Legal Clinic
By Keisha-Ann G. Gray
Question: Is obesity considered a serious medical condition under the Americans with Disabilities Act? Also, is it a condition the employer would have to provide a reasonable accommodation for? We have an employee who is morbidly obese, has asked for us to provide him with a bariatric-sized chair (that costs a couple thousand dollars), and to place him in a ground floor office so that he does not have to take the stairs, even though we have very limited ground-floor office space.
Monday, January 13, 2014
Answer: What you are probably asking is whether obesity may constitute a "disability" that may be subject to a reasonable accommodation under the ADA. The answer is yes - if the employee satisfies certain criteria.
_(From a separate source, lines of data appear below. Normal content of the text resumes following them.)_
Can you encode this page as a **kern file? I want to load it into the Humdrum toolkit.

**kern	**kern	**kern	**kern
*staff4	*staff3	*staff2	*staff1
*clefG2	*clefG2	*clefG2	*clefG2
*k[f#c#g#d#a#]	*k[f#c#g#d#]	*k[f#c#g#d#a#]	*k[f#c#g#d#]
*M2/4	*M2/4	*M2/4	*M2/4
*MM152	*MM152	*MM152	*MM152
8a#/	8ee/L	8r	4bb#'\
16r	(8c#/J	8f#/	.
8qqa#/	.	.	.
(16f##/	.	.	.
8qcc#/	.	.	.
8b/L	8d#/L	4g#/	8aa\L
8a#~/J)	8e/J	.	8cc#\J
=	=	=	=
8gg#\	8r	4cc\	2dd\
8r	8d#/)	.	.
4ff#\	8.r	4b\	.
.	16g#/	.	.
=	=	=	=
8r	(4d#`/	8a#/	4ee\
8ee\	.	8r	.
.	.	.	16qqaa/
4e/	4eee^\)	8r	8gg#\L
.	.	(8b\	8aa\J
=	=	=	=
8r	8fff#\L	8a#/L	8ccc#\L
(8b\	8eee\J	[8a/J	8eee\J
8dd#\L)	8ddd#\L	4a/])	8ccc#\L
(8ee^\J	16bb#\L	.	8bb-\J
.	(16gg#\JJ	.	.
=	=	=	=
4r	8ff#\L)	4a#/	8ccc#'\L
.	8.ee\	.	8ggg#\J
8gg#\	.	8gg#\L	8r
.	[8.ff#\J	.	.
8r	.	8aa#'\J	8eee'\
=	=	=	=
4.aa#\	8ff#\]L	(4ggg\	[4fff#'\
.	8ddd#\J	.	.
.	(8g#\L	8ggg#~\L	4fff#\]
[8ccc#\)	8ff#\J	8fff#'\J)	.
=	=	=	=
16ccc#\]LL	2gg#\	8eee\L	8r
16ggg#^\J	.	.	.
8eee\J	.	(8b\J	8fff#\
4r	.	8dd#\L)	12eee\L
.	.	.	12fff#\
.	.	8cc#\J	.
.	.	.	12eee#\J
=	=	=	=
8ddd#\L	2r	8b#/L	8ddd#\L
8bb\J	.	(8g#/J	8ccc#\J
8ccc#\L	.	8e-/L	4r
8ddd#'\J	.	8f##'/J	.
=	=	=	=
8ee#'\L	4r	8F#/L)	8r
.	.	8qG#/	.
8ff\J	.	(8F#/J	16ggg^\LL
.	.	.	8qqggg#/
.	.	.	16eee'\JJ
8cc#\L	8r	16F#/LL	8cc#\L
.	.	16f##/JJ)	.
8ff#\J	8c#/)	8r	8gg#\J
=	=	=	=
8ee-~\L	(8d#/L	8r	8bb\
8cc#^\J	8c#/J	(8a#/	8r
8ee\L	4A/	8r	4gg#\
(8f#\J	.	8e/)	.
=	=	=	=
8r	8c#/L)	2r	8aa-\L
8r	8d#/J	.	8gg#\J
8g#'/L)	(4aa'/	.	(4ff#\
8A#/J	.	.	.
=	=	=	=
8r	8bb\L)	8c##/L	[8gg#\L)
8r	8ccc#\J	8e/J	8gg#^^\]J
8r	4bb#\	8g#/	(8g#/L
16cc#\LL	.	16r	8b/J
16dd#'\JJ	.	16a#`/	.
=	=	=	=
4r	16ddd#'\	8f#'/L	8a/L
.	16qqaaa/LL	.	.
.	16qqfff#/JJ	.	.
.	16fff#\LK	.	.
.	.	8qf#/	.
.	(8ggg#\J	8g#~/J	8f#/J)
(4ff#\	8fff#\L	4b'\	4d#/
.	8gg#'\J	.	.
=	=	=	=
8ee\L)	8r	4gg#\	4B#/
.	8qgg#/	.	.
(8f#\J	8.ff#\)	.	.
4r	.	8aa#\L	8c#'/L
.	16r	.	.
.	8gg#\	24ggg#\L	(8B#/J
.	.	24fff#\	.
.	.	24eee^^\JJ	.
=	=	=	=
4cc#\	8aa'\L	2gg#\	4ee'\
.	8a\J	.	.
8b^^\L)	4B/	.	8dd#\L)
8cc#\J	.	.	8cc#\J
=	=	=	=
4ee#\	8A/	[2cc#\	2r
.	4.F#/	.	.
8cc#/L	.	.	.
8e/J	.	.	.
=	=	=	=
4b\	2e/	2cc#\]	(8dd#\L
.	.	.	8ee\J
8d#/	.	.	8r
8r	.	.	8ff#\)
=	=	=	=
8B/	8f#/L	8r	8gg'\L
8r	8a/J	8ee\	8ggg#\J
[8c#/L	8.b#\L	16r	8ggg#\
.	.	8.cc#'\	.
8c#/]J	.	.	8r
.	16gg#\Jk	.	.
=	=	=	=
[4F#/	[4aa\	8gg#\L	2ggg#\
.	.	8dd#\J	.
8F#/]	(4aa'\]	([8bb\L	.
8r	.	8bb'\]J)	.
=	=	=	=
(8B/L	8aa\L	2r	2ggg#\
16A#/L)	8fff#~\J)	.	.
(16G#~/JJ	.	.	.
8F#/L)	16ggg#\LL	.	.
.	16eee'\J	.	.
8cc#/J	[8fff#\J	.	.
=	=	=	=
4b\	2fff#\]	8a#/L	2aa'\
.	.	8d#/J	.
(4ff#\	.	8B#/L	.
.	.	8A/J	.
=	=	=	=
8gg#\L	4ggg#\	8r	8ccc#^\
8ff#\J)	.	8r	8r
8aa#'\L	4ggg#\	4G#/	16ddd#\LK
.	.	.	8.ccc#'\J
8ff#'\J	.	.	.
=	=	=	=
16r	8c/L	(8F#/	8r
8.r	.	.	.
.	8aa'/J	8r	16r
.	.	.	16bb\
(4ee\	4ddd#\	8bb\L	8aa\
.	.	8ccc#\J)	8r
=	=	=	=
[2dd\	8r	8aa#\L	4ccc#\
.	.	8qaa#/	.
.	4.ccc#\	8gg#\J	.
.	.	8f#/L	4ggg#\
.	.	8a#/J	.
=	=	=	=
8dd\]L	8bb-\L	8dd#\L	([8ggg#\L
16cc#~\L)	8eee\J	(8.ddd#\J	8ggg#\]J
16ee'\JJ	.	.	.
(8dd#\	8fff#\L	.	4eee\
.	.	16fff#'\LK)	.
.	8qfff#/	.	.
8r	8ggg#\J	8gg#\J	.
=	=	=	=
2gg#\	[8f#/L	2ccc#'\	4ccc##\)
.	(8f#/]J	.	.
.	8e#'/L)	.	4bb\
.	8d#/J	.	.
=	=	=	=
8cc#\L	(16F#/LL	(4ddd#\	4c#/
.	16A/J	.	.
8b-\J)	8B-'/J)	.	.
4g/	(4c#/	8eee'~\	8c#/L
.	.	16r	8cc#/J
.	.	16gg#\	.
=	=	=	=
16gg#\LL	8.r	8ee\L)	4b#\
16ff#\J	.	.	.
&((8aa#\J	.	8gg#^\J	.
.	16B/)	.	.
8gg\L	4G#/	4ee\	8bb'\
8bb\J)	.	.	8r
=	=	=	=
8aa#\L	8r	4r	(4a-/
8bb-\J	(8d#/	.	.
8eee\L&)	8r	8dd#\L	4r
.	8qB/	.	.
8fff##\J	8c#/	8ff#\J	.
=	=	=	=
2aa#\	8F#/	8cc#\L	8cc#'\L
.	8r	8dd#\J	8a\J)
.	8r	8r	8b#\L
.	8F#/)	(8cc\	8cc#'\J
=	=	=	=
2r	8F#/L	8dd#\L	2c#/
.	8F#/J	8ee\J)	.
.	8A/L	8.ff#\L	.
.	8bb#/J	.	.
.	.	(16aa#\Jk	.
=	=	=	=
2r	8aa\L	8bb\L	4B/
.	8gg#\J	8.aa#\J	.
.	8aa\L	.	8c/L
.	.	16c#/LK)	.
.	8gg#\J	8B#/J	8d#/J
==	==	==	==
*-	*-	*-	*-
At least one court has rejected an employer's arguments that an individual's weight cannot be considered a disability, particularly in light of the 2008 amendment to the ADA expanding the scope of employee protections under the ADA. Lowe v. Am. Eurocopter, LLC, No. 1:10 CV 24 A-D, 2010 WL 5232523 (N.D. Miss. Dec. 16, 2010), and another specifically observed that obesity alone, even without an identifiable physiological cause, may constitute an impairment without further medical proof. EEOC v. Res. for Human Dev., Inc., 827 F. Supp. 2d 688, 693 (E.D. La. 2011). Notably, the American Medical Association recently voted to officially classify obesity as a disease.